# (resolved)phone restricion code???



## dojharris (Jul 27, 2006)

I bought a nokia 5104i in a sale that is an easymobile pay as you go, which does no longer run. when i put my orange sim card in the phone it askes for a restriction code. Is it anyway of unlocking it for free. If so how,,,, thanks for your time,,,,,,,...>>>>> DOJHARRIS <<<<<


----------



## kodi (Jun 30, 2004)

Not sure if it is legal or not to change the code on a Mobile phone.
That said what I would do is do a Google search for;Unlock Phone or unlock Nokia5104
I will close this thread before it does get Illegal, if you want it reopened PM me or another Mod or Manager and ask them to open it again


----------



## kodi (Jun 30, 2004)

Thread Reopened


----------



## 8210GUY (Aug 29, 2006)

There are many free reputable unlocking sites around, there are also chancer sites who insist on charging people for what is a free service most of the time, it really disheartens me when I see those types of sites, even more so when a simple search for free unlocking will bring up loads of info and yet people still give their money to such sites. :4-thatsba 

Not all phones can be unlocked, and it's been a long time since I kept up with what can and can't, I suspect yours may be able to be unlocked, but my software is on my other PC awaiting parts to rebuild ATM, but I should be able to sort you out, or at the least send you in the right direction for help if I can't.

Send me a PM with your imei number (type *#06# to find it, or look under the battery, it's a 15 digit code), not come across unlocking from that network yet so I'll have to look into it a bit, give me a short while and I'll do what I can for you.


----------



## dojharris (Jul 27, 2006)

*Re: phone restricion code???*

phone gone back to shop,,,, how can i put my own threads as solved


----------

Activity 1: In the forum thread about the phone restriction code, what code does the thread say to type to find the IMEI number?
Activity 2: In the records, start at the line that contains "Looking at this" and stop after the line that contains "Answer: approximately 45° to". Recast those lines as a JSON list of strings with one string per line, omitting blank lines and leaving out the pictures.

[Dataset entries]
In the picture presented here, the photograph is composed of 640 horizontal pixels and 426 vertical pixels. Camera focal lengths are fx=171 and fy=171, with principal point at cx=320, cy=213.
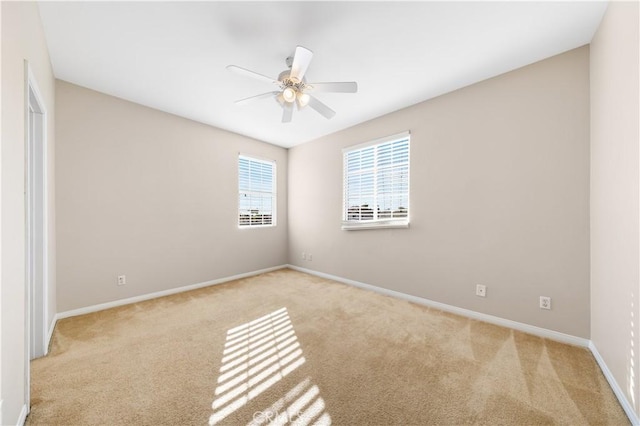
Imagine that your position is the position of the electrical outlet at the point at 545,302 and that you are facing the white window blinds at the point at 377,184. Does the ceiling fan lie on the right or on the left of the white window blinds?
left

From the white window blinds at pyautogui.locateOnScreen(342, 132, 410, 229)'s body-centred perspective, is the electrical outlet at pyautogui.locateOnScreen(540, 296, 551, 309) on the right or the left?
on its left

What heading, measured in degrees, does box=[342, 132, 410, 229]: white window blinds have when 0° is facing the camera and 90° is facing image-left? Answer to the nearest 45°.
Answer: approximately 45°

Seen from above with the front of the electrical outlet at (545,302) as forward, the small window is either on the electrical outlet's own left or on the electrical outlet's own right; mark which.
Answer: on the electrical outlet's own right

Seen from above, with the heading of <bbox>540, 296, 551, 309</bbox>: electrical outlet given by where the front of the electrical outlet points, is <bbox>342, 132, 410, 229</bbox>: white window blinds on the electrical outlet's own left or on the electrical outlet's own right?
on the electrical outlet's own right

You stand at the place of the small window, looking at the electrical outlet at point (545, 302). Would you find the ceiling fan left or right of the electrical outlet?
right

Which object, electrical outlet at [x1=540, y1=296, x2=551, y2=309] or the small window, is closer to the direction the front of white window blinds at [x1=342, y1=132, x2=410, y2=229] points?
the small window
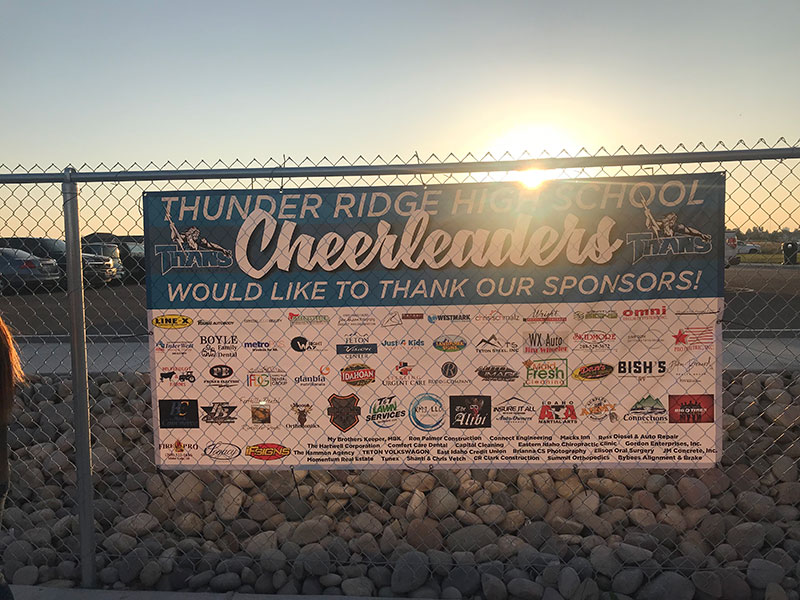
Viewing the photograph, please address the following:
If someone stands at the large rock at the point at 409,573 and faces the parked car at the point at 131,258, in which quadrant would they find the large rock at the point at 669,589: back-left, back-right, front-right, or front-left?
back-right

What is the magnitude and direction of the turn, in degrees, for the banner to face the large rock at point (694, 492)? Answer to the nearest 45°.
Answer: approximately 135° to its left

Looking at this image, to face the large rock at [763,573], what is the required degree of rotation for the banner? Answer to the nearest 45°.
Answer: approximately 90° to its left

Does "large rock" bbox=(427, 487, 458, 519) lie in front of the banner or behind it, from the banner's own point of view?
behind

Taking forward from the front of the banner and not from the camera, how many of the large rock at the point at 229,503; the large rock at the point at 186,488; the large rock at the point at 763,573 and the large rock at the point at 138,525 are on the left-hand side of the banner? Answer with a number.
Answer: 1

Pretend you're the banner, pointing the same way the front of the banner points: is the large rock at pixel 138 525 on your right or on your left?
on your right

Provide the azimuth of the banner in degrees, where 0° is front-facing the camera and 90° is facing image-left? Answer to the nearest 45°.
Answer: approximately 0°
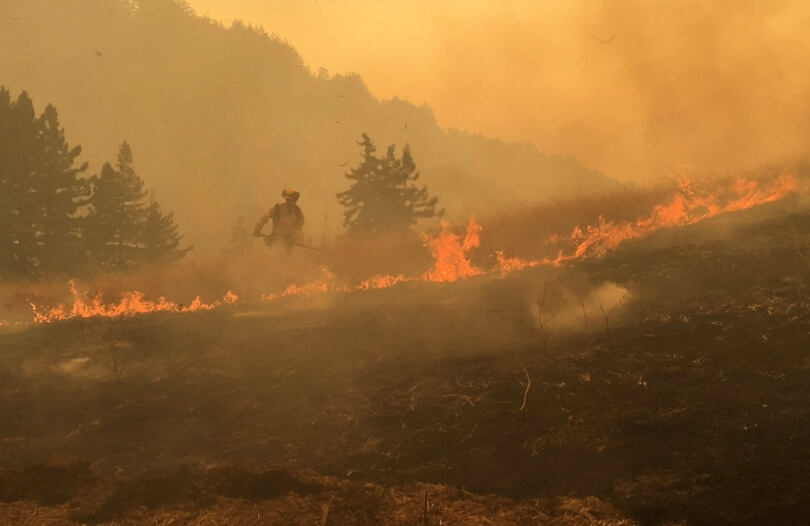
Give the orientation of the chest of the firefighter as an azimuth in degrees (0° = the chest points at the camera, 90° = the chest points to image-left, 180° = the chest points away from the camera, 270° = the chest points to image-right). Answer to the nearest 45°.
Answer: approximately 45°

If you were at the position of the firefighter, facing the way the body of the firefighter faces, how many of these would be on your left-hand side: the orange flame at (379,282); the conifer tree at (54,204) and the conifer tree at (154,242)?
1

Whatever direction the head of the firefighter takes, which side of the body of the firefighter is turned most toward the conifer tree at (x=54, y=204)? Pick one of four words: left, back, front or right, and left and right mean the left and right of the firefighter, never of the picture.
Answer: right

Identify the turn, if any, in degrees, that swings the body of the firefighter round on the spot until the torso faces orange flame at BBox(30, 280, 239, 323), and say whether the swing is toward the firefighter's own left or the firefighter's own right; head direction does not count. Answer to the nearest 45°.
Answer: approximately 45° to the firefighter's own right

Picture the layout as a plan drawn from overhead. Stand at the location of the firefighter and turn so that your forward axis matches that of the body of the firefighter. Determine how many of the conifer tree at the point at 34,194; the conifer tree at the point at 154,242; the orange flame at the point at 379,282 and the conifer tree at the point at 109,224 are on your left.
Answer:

Output 1: *#06#

Output 2:
[
  "Looking at this image, to face the large rock at [763,573], what is the required degree of rotation for the banner? Answer to the nearest 45°.",
  "Answer: approximately 90° to its left",
  "Does \"large rock\" bbox=(427, 487, 458, 519) lie in front of the banner or behind it, from the banner's own point of view?",
  "behind",
  "Taking forward from the front of the banner and not from the camera, how many of the large rock at the point at 229,503; the large rock at the point at 186,488; the large rock at the point at 763,573 and the large rock at the point at 138,525 are on the left-hand side of the banner? Answer with a number.",
  "Answer: 1",
  "Pretend you're the banner, pointing the same way the front of the banner points: is the large rock at pixel 138 525 on your right or on your left?",
  "on your right",
  "Provide the azimuth of the banner in degrees, where 0° is front-facing the camera and 90° is facing image-left? Answer to the nearest 45°.",
  "Answer: approximately 0°",
  "Give the orientation of the chest of the firefighter as an azimuth in degrees (0° = the chest points at the camera, 90° = the chest points to image-left, 180° = the chest points away from the camera, 270° = the chest points to image-right). Answer to the nearest 45°.",
  "Answer: approximately 45°",
  "If you were at the position of the firefighter, facing the way the body of the firefighter faces, how many of these would be on your left-hand side: the orange flame at (379,282); the conifer tree at (54,204) and the conifer tree at (154,242)?",
  "1",
  "Whatever direction the head of the firefighter takes, which side of the body of the firefighter is turned most toward the conifer tree at (x=54, y=204)? Pick one of four words: left, back, front or right, and left and right mean the left and right of the firefighter, never of the picture.",
  "Answer: right",
  "Identify the turn, if any, in degrees, that swings the body of the firefighter round on the spot until the torso faces orange flame at BBox(30, 280, 239, 323), and say whether the swing is toward the firefighter's own left or the firefighter's own right; head direction does not count. Answer to the nearest 45°.",
  "Answer: approximately 45° to the firefighter's own right"
]